__Short problem__.
Rewrite the listing below in full, changing every occurrence of "catalogue / barcode" to "catalog number" and leaving everything else unchanged.

__Records shown__.
________________

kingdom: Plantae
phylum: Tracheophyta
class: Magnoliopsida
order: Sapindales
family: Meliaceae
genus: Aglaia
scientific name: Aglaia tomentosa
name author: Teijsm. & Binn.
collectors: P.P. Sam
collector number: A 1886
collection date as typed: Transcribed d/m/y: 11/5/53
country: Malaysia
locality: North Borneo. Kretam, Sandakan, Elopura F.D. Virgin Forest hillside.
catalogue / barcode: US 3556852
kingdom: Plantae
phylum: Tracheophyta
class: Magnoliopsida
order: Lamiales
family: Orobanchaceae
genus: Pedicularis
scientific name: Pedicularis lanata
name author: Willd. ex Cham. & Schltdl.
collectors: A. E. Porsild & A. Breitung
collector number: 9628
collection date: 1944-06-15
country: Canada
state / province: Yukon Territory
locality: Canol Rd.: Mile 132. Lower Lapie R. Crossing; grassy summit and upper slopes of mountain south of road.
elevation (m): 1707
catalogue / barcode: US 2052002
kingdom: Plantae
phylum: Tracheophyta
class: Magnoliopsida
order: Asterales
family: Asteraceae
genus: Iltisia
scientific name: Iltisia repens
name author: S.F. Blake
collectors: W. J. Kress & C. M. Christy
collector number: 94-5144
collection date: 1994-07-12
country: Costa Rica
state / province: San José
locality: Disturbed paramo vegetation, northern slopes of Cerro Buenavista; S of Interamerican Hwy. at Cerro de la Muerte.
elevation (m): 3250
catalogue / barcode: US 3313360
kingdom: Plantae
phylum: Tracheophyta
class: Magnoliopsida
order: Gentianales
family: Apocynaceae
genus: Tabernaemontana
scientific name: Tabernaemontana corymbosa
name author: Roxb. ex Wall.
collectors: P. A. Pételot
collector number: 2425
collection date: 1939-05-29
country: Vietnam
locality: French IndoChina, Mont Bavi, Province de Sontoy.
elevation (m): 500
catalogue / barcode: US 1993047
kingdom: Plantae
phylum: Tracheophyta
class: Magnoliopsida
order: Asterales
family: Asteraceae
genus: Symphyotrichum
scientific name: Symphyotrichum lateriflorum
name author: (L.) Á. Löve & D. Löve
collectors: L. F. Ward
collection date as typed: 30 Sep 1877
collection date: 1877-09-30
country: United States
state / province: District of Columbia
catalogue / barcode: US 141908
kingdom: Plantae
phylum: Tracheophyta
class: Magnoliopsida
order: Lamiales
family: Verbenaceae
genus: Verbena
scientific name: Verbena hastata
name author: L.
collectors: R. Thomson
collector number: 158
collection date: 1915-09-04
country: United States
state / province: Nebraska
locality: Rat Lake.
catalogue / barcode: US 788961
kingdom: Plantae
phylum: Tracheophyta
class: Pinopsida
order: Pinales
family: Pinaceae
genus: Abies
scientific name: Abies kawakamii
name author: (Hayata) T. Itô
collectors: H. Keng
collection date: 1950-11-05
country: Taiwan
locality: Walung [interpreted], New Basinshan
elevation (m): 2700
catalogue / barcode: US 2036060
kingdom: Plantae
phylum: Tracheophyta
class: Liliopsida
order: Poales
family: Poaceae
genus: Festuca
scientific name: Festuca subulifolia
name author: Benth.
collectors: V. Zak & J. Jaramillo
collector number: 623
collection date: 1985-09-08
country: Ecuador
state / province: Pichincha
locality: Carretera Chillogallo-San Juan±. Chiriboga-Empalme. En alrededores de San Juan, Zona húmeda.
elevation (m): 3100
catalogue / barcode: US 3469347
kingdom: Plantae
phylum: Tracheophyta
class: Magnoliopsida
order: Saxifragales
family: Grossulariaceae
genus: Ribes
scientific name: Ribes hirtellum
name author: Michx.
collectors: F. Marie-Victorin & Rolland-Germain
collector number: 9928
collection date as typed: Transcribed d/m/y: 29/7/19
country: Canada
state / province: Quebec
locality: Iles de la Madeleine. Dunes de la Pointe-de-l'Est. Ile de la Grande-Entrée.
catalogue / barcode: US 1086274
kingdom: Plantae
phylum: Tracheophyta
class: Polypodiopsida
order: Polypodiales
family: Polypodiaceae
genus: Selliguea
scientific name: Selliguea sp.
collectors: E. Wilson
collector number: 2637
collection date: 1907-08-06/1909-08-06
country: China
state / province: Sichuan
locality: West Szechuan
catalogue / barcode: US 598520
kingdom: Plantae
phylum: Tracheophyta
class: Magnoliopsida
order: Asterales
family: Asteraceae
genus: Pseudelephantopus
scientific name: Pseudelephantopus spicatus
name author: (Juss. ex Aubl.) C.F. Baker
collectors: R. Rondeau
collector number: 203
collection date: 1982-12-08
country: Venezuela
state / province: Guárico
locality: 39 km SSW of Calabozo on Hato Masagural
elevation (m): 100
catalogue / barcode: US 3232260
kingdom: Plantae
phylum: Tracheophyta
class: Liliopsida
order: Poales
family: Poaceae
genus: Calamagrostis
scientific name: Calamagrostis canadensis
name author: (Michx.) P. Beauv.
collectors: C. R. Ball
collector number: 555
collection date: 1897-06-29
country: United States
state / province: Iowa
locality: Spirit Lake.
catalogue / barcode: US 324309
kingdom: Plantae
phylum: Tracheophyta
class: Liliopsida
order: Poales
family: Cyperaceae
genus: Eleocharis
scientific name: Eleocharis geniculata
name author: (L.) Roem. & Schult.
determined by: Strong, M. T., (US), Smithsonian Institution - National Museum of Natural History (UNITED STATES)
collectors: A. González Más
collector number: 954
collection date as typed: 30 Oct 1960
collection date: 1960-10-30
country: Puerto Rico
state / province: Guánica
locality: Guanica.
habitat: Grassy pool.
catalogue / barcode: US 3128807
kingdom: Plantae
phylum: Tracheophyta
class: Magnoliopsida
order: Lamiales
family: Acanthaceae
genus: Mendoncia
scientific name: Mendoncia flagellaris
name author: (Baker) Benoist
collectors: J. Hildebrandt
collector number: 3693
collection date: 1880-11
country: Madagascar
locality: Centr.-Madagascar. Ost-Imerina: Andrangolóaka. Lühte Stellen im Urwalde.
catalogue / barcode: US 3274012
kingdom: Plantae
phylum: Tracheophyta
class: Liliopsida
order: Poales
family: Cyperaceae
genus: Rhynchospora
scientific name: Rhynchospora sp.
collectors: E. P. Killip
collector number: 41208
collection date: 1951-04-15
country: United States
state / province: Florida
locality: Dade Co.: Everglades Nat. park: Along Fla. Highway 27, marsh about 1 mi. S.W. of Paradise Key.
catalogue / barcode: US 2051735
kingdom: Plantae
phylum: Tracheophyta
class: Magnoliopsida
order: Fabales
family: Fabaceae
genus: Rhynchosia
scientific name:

________________

__Output of the exercise__.
kingdom: Plantae
phylum: Tracheophyta
class: Magnoliopsida
order: Sapindales
family: Meliaceae
genus: Aglaia
scientific name: Aglaia tomentosa
name author: Teijsm. & Binn.
collectors: P.P. Sam
collector number: A 1886
collection date as typed: Transcribed d/m/y: 11/5/53
country: Malaysia
locality: North Borneo. Kretam, Sandakan, Elopura F.D. Virgin Forest hillside.
catalog number: US 3556852
kingdom: Plantae
phylum: Tracheophyta
class: Magnoliopsida
order: Lamiales
family: Orobanchaceae
genus: Pedicularis
scientific name: Pedicularis lanata
name author: Willd. ex Cham. & Schltdl.
collectors: A. E. Porsild & A. Breitung
collector number: 9628
collection date: 1944-06-15
country: Canada
state / province: Yukon Territory
locality: Canol Rd.: Mile 132. Lower Lapie R. Crossing; grassy summit and upper slopes of mountain south of road.
elevation (m): 1707
catalog number: US 2052002
kingdom: Plantae
phylum: Tracheophyta
class: Magnoliopsida
order: Asterales
family: Asteraceae
genus: Iltisia
scientific name: Iltisia repens
name author: S.F. Blake
collectors: W. J. Kress & C. M. Christy
collector number: 94-5144
collection date: 1994-07-12
country: Costa Rica
state / province: San José
locality: Disturbed paramo vegetation, northern slopes of Cerro Buenavista; S of Interamerican Hwy. at Cerro de la Muerte.
elevation (m): 3250
catalog number: US 3313360
kingdom: Plantae
phylum: Tracheophyta
class: Magnoliopsida
order: Gentianales
family: Apocynaceae
genus: Tabernaemontana
scientific name: Tabernaemontana corymbosa
name author: Roxb. ex Wall.
collectors: P. A. Pételot
collector number: 2425
collection date: 1939-05-29
country: Vietnam
locality: French IndoChina, Mont Bavi, Province de Sontoy.
elevation (m): 500
catalog number: US 1993047
kingdom: Plantae
phylum: Tracheophyta
class: Magnoliopsida
order: Asterales
family: Asteraceae
genus: Symphyotrichum
scientific name: Symphyotrichum lateriflorum
name author: (L.) Á. Löve & D. Löve
collectors: L. F. Ward
collection date as typed: 30 Sep 1877
collection date: 1877-09-30
country: United States
state / province: District of Columbia
catalog number: US 141908
kingdom: Plantae
phylum: Tracheophyta
class: Magnoliopsida
order: Lamiales
family: Verbenaceae
genus: Verbena
scientific name: Verbena hastata
name author: L.
collectors: R. Thomson
collector number: 158
collection date: 1915-09-04
country: United States
state / province: Nebraska
locality: Rat Lake.
catalog number: US 788961
kingdom: Plantae
phylum: Tracheophyta
class: Pinopsida
order: Pinales
family: Pinaceae
genus: Abies
scientific name: Abies kawakamii
name author: (Hayata) T. Itô
collectors: H. Keng
collection date: 1950-11-05
country: Taiwan
locality: Walung [interpreted], New Basinshan
elevation (m): 2700
catalog number: US 2036060
kingdom: Plantae
phylum: Tracheophyta
class: Liliopsida
order: Poales
family: Poaceae
genus: Festuca
scientific name: Festuca subulifolia
name author: Benth.
collectors: V. Zak & J. Jaramillo
collector number: 623
collection date: 1985-09-08
country: Ecuador
state / province: Pichincha
locality: Carretera Chillogallo-San Juan±. Chiriboga-Empalme. En alrededores de San Juan, Zona húmeda.
elevation (m): 3100
catalog number: US 3469347
kingdom: Plantae
phylum: Tracheophyta
class: Magnoliopsida
order: Saxifragales
family: Grossulariaceae
genus: Ribes
scientific name: Ribes hirtellum
name author: Michx.
collectors: F. Marie-Victorin & Rolland-Germain
collector number: 9928
collection date as typed: Transcribed d/m/y: 29/7/19
country: Canada
state / province: Quebec
locality: Iles de la Madeleine. Dunes de la Pointe-de-l'Est. Ile de la Grande-Entrée.
catalog number: US 1086274
kingdom: Plantae
phylum: Tracheophyta
class: Polypodiopsida
order: Polypodiales
family: Polypodiaceae
genus: Selliguea
scientific name: Selliguea sp.
collectors: E. Wilson
collector number: 2637
collection date: 1907-08-06/1909-08-06
country: China
state / province: Sichuan
locality: West Szechuan
catalog number: US 598520
kingdom: Plantae
phylum: Tracheophyta
class: Magnoliopsida
order: Asterales
family: Asteraceae
genus: Pseudelephantopus
scientific name: Pseudelephantopus spicatus
name author: (Juss. ex Aubl.) C.F. Baker
collectors: R. Rondeau
collector number: 203
collection date: 1982-12-08
country: Venezuela
state / province: Guárico
locality: 39 km SSW of Calabozo on Hato Masagural
elevation (m): 100
catalog number: US 3232260
kingdom: Plantae
phylum: Tracheophyta
class: Liliopsida
order: Poales
family: Poaceae
genus: Calamagrostis
scientific name: Calamagrostis canadensis
name author: (Michx.) P. Beauv.
collectors: C. R. Ball
collector number: 555
collection date: 1897-06-29
country: United States
state / province: Iowa
locality: Spirit Lake.
catalog number: US 324309
kingdom: Plantae
phylum: Tracheophyta
class: Liliopsida
order: Poales
family: Cyperaceae
genus: Eleocharis
scientific name: Eleocharis geniculata
name author: (L.) Roem. & Schult.
determined by: Strong, M. T., (US), Smithsonian Institution - National Museum of Natural History (UNITED STATES)
collectors: A. González Más
collector number: 954
collection date as typed: 30 Oct 1960
collection date: 1960-10-30
country: Puerto Rico
state / province: Guánica
locality: Guanica.
habitat: Grassy pool.
catalog number: US 3128807
kingdom: Plantae
phylum: Tracheophyta
class: Magnoliopsida
order: Lamiales
family: Acanthaceae
genus: Mendoncia
scientific name: Mendoncia flagellaris
name author: (Baker) Benoist
collectors: J. Hildebrandt
collector number: 3693
collection date: 1880-11
country: Madagascar
locality: Centr.-Madagascar. Ost-Imerina: Andrangolóaka. Lühte Stellen im Urwalde.
catalog number: US 3274012
kingdom: Plantae
phylum: Tracheophyta
class: Liliopsida
order: Poales
family: Cyperaceae
genus: Rhynchospora
scientific name: Rhynchospora sp.
collectors: E. P. Killip
collector number: 41208
collection date: 1951-04-15
country: United States
state / province: Florida
locality: Dade Co.: Everglades Nat. park: Along Fla. Highway 27, marsh about 1 mi. S.W. of Paradise Key.
catalog number: US 2051735
kingdom: Plantae
phylum: Tracheophyta
class: Magnoliopsida
order: Fabales
family: Fabaceae
genus: Rhynchosia
scientific name:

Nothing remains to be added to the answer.